# GIVEN EXERCISE 1:
Repeat the passage of the Hopkins v. Southall opinion starting with "Plaintiff is the" and going on through "of, the petition.", word for word.
# GIVEN EXERCISE 2:
Write what follows the last sentence of the Hopkins v. Southall opinion.

##### EXTRACT

Hopkins v. Southall

Plaintiff is the owner and holder of the mortgage note of J.M. Southall for $125, dated November 16, 1932, due October 1, 1933, and secured by duly registered mortgage on one Ford roadster automobile. The mortgage and note are in authentic form. Judgment is confessed by the mortgagor, and the pact de non is embodied in the mortgage. The note and a certified copy of the mortgage are attached to, and made part of, the petition.

This suit, an executory process, is against C.S. Southall, alleged third possessor of the mortgaged car. It is alleged that the "necessary demand of thirty days upon the mortgage debtor for payment of said note" has been made, and that the third possessor has been notified of the demand upon said mortgagor, as required by law, for more than ten days, but said note remains unpaid. Executory process was prayed for, and order therefor signed by the clerk of court. C.S. Southall appealed suspensively from this order. In this court he filed exception of no cause of action. In his brief there are eight specific points urged in support of the exception. We find it unnecessary to discuss and pass upon but one of these, viz.: "Second: That the said note matures on October 1, 1933 — yet this executory proceeding was brought on January 27, 1933 — more than nine months before the maturity of the obligation."

##########
##### GIVEN INFORMATION

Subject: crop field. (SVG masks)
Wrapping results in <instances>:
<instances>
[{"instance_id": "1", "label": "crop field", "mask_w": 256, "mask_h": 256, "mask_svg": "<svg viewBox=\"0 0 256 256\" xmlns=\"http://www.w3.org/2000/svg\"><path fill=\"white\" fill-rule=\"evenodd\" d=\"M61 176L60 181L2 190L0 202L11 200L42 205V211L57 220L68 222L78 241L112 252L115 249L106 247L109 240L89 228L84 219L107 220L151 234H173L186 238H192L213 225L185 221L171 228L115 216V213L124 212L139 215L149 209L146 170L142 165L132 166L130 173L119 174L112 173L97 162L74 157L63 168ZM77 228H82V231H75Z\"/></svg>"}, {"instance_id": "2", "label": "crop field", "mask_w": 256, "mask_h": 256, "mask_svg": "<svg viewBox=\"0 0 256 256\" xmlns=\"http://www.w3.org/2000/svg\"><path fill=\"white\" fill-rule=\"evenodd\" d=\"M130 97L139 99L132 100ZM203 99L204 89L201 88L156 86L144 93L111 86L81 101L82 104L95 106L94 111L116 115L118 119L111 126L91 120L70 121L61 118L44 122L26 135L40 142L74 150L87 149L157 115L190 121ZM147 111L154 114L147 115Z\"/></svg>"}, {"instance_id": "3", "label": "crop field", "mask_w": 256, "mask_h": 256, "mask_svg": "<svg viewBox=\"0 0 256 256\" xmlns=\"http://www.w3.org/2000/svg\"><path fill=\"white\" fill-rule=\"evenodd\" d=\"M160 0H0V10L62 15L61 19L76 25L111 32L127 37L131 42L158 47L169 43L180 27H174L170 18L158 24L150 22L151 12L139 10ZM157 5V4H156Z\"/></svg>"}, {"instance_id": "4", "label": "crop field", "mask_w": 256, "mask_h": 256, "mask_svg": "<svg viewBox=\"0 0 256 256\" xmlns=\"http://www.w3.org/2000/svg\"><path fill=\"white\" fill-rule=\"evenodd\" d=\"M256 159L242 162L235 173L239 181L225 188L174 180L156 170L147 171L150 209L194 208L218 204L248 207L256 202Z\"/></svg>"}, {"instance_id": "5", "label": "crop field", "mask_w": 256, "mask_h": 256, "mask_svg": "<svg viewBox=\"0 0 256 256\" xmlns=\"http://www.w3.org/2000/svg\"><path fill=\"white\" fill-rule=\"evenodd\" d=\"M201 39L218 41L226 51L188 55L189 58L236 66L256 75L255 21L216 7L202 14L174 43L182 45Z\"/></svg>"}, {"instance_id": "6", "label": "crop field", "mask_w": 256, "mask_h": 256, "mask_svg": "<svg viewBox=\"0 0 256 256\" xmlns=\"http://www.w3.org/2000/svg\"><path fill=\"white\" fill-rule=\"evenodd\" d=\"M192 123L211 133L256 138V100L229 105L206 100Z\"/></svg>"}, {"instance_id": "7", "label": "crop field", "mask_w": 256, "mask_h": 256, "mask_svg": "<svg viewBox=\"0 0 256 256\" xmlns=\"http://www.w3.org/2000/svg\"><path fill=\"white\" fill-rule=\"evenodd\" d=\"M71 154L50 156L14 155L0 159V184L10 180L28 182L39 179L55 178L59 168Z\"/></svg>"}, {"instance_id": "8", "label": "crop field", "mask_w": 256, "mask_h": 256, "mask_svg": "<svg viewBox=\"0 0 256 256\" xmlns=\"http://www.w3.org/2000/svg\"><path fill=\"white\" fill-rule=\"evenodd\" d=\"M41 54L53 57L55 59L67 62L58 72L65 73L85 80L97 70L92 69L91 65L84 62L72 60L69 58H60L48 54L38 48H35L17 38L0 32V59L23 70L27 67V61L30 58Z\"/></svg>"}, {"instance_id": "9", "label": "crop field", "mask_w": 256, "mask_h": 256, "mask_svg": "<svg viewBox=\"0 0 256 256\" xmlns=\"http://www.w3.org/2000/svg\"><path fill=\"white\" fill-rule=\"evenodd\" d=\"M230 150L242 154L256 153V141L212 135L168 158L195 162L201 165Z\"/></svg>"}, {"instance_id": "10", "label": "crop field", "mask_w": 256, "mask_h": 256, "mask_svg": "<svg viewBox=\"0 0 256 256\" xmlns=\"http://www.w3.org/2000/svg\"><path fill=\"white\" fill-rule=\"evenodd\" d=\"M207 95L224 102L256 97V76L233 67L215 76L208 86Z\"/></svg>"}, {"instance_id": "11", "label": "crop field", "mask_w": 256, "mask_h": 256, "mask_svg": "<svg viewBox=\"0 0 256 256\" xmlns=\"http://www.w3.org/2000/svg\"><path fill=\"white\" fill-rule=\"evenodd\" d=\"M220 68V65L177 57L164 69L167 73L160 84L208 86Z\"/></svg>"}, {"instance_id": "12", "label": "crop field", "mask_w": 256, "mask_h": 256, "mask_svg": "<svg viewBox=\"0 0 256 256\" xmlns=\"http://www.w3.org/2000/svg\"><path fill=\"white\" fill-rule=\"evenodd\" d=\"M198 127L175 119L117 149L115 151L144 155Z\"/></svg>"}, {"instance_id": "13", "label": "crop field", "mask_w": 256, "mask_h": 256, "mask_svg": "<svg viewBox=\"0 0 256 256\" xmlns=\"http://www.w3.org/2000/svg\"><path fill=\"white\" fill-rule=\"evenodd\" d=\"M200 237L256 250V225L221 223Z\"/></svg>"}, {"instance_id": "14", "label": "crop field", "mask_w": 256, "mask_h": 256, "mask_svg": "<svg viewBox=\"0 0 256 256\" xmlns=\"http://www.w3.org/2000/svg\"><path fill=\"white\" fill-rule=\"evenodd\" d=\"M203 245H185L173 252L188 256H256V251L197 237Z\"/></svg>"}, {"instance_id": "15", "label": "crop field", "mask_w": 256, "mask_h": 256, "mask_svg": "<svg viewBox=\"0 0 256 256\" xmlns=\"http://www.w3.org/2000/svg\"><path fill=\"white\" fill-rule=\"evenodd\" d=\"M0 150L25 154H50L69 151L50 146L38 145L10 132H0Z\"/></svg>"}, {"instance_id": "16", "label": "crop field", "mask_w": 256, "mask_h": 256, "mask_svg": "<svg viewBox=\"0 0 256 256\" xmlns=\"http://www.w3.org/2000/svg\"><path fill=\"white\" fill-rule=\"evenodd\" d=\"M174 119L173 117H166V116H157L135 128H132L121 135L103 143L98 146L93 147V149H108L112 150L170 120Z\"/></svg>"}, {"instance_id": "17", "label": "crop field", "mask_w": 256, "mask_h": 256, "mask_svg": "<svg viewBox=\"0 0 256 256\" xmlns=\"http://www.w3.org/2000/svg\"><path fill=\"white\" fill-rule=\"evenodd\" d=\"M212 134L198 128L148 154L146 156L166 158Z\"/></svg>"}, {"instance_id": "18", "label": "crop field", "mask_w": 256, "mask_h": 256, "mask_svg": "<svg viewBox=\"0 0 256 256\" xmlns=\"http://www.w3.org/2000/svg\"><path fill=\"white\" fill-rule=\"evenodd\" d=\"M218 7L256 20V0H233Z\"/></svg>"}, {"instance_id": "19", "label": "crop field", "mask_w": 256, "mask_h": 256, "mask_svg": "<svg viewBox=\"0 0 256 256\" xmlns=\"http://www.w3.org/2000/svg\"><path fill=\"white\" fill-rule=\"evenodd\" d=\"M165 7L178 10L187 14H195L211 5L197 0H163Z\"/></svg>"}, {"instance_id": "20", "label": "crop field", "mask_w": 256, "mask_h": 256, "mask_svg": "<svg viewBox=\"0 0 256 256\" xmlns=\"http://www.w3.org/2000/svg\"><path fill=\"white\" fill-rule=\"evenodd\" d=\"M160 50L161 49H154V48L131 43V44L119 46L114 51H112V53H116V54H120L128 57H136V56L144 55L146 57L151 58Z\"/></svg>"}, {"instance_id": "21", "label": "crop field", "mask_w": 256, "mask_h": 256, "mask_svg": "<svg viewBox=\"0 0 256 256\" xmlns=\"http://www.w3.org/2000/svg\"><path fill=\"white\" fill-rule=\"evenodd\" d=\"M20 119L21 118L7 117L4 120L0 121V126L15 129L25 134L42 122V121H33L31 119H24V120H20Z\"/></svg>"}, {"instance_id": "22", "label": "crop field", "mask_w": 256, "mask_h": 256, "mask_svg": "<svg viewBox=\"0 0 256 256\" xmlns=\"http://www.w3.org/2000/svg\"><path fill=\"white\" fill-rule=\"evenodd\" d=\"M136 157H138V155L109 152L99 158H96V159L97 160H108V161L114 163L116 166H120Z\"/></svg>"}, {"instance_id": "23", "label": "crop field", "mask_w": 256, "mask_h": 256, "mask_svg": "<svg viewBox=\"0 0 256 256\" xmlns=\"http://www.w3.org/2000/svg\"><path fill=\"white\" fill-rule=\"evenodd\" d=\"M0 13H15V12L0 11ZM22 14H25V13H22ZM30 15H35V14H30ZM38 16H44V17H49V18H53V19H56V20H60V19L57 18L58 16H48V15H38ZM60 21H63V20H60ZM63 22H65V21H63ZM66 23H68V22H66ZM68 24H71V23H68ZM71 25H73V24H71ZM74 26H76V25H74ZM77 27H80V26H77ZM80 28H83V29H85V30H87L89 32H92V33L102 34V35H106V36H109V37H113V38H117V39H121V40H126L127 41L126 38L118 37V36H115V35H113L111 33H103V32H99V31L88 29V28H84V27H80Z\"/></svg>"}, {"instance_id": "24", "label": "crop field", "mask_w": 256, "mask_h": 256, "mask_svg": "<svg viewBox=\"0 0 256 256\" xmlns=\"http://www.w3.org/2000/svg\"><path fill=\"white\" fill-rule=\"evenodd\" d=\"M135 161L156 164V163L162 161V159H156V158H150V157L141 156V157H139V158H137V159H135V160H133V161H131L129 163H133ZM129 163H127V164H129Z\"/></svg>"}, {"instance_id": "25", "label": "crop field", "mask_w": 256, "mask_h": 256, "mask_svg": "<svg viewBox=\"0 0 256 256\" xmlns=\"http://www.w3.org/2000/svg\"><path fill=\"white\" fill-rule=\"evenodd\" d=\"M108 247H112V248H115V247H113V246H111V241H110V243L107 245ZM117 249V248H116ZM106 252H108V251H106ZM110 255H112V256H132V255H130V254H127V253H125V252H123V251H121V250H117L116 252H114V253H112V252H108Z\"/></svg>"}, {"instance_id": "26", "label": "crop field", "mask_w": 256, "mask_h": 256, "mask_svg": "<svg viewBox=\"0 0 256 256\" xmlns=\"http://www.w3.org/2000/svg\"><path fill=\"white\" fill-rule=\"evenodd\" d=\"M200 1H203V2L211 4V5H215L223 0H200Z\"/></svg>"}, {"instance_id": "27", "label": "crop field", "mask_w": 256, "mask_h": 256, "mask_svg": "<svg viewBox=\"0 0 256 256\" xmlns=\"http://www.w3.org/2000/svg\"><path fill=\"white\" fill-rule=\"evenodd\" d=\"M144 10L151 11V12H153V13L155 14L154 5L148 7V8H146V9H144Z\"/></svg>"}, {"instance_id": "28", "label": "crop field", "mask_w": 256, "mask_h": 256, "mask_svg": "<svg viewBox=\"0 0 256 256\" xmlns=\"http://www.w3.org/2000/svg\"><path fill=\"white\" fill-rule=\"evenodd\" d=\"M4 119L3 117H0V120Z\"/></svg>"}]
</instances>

##########

# ANSWER 1:
Plaintiff is the owner and holder of the mortgage note of J.M. Southall for $125, dated November 16, 1932, due October 1, 1933, and secured by duly registered mortgage on one Ford roadster automobile. The mortgage and note are in authentic form. Judgment is confessed by the mortgagor, and the pact de non is embodied in the mortgage. The note and a certified copy of the mortgage are attached to, and made part of, the petition.

# ANSWER 2:
The note did not mature, according to its own tenor, until October 1, 1933. The suit was filed January 27, previous. There is no stipulation in the mortgage that, should the mortgagor sell or transfer the mortgaged automobile, the holder of the note had the right or option, in that event, to declare the note due and exigible; and, in the absence of such a provision, the mere fact of sale or transfer of the car would not bring about the maturity of the note or mortgage. It is alleged in the petition that the mortgage contains the "pact de non alienando," and that judgment was confessed by the mortgagor, who consented that, if the stipulations and terms of the note and act of mortgage were violated, "said property might be seized and sold by executory process," etc. The mortgage authorizes issuance of executory process when the note matures according to its terms, but, as stated above, there appears nothing therein to authorize its holder to hasten maturity for violation of the mortgage's provisions.

Manifestly, therefore, plaintiff was without the right to institute this foreclosure suit at the time he did so. No cause of action then reposed in him.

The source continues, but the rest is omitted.